El chico lo miró y asintió con empeño.

—Sí, así es como los otros la llaman. Allí en la bahía de los hotentotes tengo que girar a la derecha.

—¿Hacia el campo? ¿Adentrarte en el desierto del Namib?

—Claro que hacia el desierto, ¿adónde si no? —El chico miró a Ruth maravillado—. Me tengo que girar así hasta que diviso los montes Awasi en la distancia, y entonces caminar hacia ellos. Cuando sus contornos se vuelven claros, se llega a un oasis. Y desde allí ya no queda mucho.

—¿Cuánto tardas en recorrer el trayecto?

—Si todo va bien, dos días. Paso la noche en casa de unos parientes en la bahía de los hotentotes. Al día siguiente, camino hasta la colina. Entonces vendo en la ciudad las cosas que mi gente ha tallado y regreso después a casa.

—¿Completamente solo?

—No, suelo encontrar a gente que me acompaña un rato y compartimos un trecho del camino. Además ya soy mayor.

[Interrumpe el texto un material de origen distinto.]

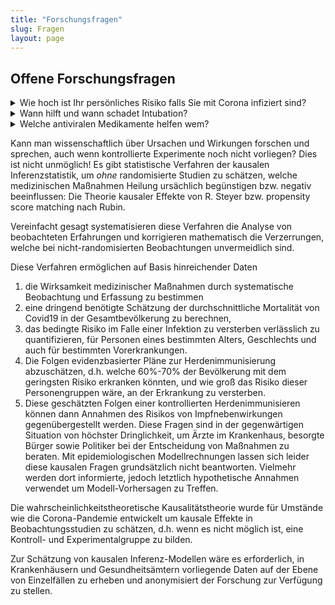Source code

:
 ```yaml
---
title: "Forschungsfragen"
slug: Fragen
layout: page
---
```

## Offene Forschungsfragen
<details><summary markdown="span">Wie hoch ist Ihr persönliches Risiko falls Sie mit Corona infiziert sind?</summary>
Es wurde viel diskutiert, ob Menschen "an" oder "mit" Corona versterben.
Die Frage ist, ob Corona *ursächlich* war für das Versterben einer Person, und wie gefährlich Covid-19 im Vergleich zu beispielsweise Influenza ist.
Obwohl diese Frage alle getroffenen Maßnahmen betrifft, ist sie anhand der veröffentlichten Zahlen leider nicht zu beantworten.
Repräsentative Antikörpertests können diese Frage klären und auch Obduktionen tragen durch das Expertengutachten wertvolle Informationen bei.
</details>


<details><summary markdown="span">Wann hilft und wann schadet Intubation?</summary>
Die Ärzte in den Intensivstationen müssen täglich Behandlungsentscheidungen treffen.
Kürzlich traten einige Ärzte in Europa und den USA an die Öffentlichkeit, und berichteten Ihre Erfahrungen mit dem Intubieren bei Covid-19 Erkrankten Patienten:
Sie äußerten sich sehr überrascht, dass selbst bei niedriger Sauerstoffsättigung von ca. 50% viele Ihrer Patienten ohne Intubation die Krankheit überstehen, jedoch die intubierten Patienten zumeist versterben
([New York Times Artikel](https://www.nytimes.com/2020/04/14/nyregion/new-york-coronavirus.html){:target="_blank"},
[New York Times @ YouTube](https://www.youtube.com/watch?v=bp5RMutCNoI){:target="_blank"}).
</details>

<details><summary markdown="span">Welche antiviralen Medikamente helfen wem?</summary>
Ärzte lernen von den Beobachtungen während ihrer Arbeit und - in einer neuen Pandemie - durch Versuch, Irrtum und Erfolg.
Diese Erfahrungen können randomisierte Studien zur Wirksamkeit der Intubationsbehandlung anregen
Aber der kontrollierte Forschungsprozess braucht seine Zeit und muss ethisch sorgfältig abgewogen werden (vgl. Drosten.
Heute gibt es diese wissenschaftlichen, randomisierte Studien zum Behandlungserfolg von Interventionen noch nicht.

In dieser katastrophalen Situation ist es besonders wichtig, nicht nur Erfahrungsberichte zu teilen oder auf kontrollierte Studien zu warten. 
Informationen über die Umstände können systematisch mit einer Erkrankungs-Datenspende gesammelt werden, um so wissenschaftliche Einschätzungen der Situation zu erhalten.
</details>

Kann man wissenschaftlich über Ursachen und Wirkungen forschen und sprechen, auch wenn kontrollierte Experimente noch nicht vorliegen?
Dies ist nicht unmöglich!
Es gibt statistische Verfahren der kausalen Inferenzstatistik, um *ohne* randomisierte Studien zu schätzen, welche medizinischen Maßnahmen Heilung ursächlich begünstigen bzw. negativ beeinflussen:
Die Theorie kausaler Effekte von R. Steyer bzw. propensity score matching nach Rubin.

Vereinfacht gesagt systematisieren diese Verfahren die Analyse von beobachteten Erfahrungen und korrigieren mathematisch die Verzerrungen, welche bei nicht-randomisierten Beobachtungen unvermeidlich sind.

Diese Verfahren ermöglichen auf Basis hinreichender Daten 
1. die Wirksamkeit medizinischer Maßnahmen durch systematische Beobachtung und Erfassung zu bestimmen
3. eine dringend benötigte Schätzung der durchschnittliche Mortalität von Covid19 in der Gesamtbevölkerung zu berechnen,
4. das bedingte Risiko im Falle einer Infektion zu versterben verlässlich zu quantifizieren, für Personen eines bestimmten Alters, Geschlechts und auch für bestimmten Vorerkrankungen.
5. Die Folgen evidenzbasierter Pläne zur Herdenimmunisierung abzuschätzen, d.h. welche 60%-70% der Bevölkerung mit dem geringsten Risiko erkranken könnten, und wie groß das Risiko dieser Personengruppen wäre, an der Erkrankung zu versterben.
6. Diese geschätzten Folgen einer kontrollierten Herdenimmunisieren können dann Annahmen des Risikos von Impfnebenwirkungen gegenübergestellt werden.
Diese Fragen sind in der gegenwärtigen Situation von höchster Dringlichkeit, um Ärzte im Krankenhaus, besorgte Bürger sowie Politiker bei der Entscheidung von Maßnahmen zu beraten.
Mit epidemiologischen Modellrechnungen lassen sich leider diese kausalen Fragen grundsätzlich nicht beantworten.
Vielmehr werden dort informierte, jedoch letztlich hypothetische Annahmen verwendet um Modell-Vorhersagen zu Treffen.


Die wahrscheinlichkeitstheoretische Kausalitätstheorie wurde für Umstände wie die Corona-Pandemie entwickelt um kausale Effekte in Beobachtungsstudien zu schätzen, d.h. wenn es nicht möglich ist, eine Kontroll- und Experimentalgruppe zu bilden.
 <!-- erlaubt es auf Basis nicht experimentell und randomisiert erhobener Daten ursächliche Effekte zu schätzen.Sie  -->
 <!-- , beispielsweise aus ethischen oder ökonomischen Gründen. -->
Zur Schätzung von kausalen Inferenz-Modellen wäre es erforderlich, in Krankenhäusern und Gesundheitsämtern vorliegende Daten auf der Ebene von Einzelfällen zu erheben und anonymisiert der Forschung zur Verfügung zu stellen.
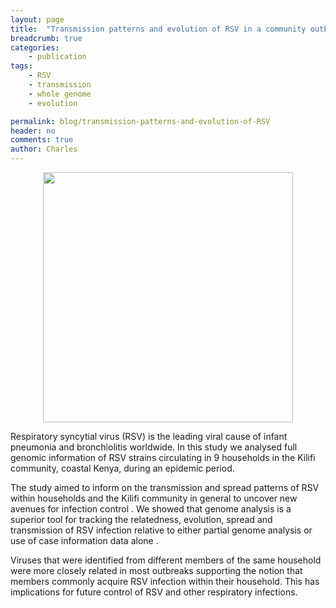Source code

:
 ```yaml
---
layout: page
title:  "Transmission patterns and evolution of RSV in a community outbreak"
breadcrumb: true
categories:
    - publication
tags:
    - RSV
    - transmission
    - whole genome
    - evolution

permalink: blog/transmission-patterns-and-evolution-of-RSV
header: no
comments: true
author: Charles
---
```

<figure> 
  <center><img src="{{ site.url }}/images/homepage_img/agoti-ve-2017.png" alt="" height="400" width="400"></center>
</figure>

<p class="text-justify lead">
Respiratory syncytial virus (RSV) is the leading viral cause of
infant pneumonia and bronchiolitis worldwide. In this  study we
analysed full genomic information of  RSV  strains circulating in  9
households in the Kilifi community, coastal Kenya, during an epidemic
period.
</p>

<p class="text-justify lead">
The study aimed to inform on the transmission and spread
patterns of RSV within households and the Kilifi community in general to
uncover new avenues for infection control . We showed that genome
analysis is a superior tool for tracking the relatedness, evolution,
spread and transmission of RSV infection relative to either partial
genome analysis  or use of case information data alone .
</p>

<p class="text-justify lead">
Viruses that were identified from different members of the same household were more
closely related in most  outbreaks supporting the notion that members
commonly acquire RSV infection within their household. This has
implications for future control of RSV and other respiratory infections.
</p>

<section>


<figure>

</figure>

</section>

—Por supuesto —asintió Ruth, y se tragó el comentario que tenía en la punta de la lengua. «Eres un chico pequeño y valiente», pensó.

—¿Vas a darme mi regalo? —preguntó el chico.

—Claro, ¿qué quieres? ¿Un coche o quizás una pelota?

El chico señaló una parada a un par de metros de distancia e hizo un ademán a Horatio y a Ruth para que lo siguieran. Una vez allí señaló unas gafas de sol de plástico de color verde chillón que tenían las patillas decoradas con mariposas plateadas de plástico.

—Esto.

—¿Unas gafas de sol?

El chico asintió con gesto serio.

—De acuerdo. —Ruth cogió las gafas del expositor, pagó al comerciante y se las tendió al chico.

Él se las puso de inmediato y sonrió.

—Gracias, señorita.

—De nada.

El chico miró al sol.

—Tengo que irme —anunció.

—Que te vaya bien —dijo Ruth, pero el chico sacudió la cabeza.

—Solo se dice «que te vaya bien» cuando no se espera volver a ver a ese alguien. Pero nosotros sí vamos a volver a vernos pronto.

—¿Cómo lo sabes? —le preguntó Ruth—. ¿Lo dices porque soy el fantasma de la mujer blanca?

—No, porque lleva colgada del cuello una piedra que la atrae hacia nosotros. Es una piedra de la nostalgia. Lleva a las personas de vuelta hacia aquellos que se la enviaron.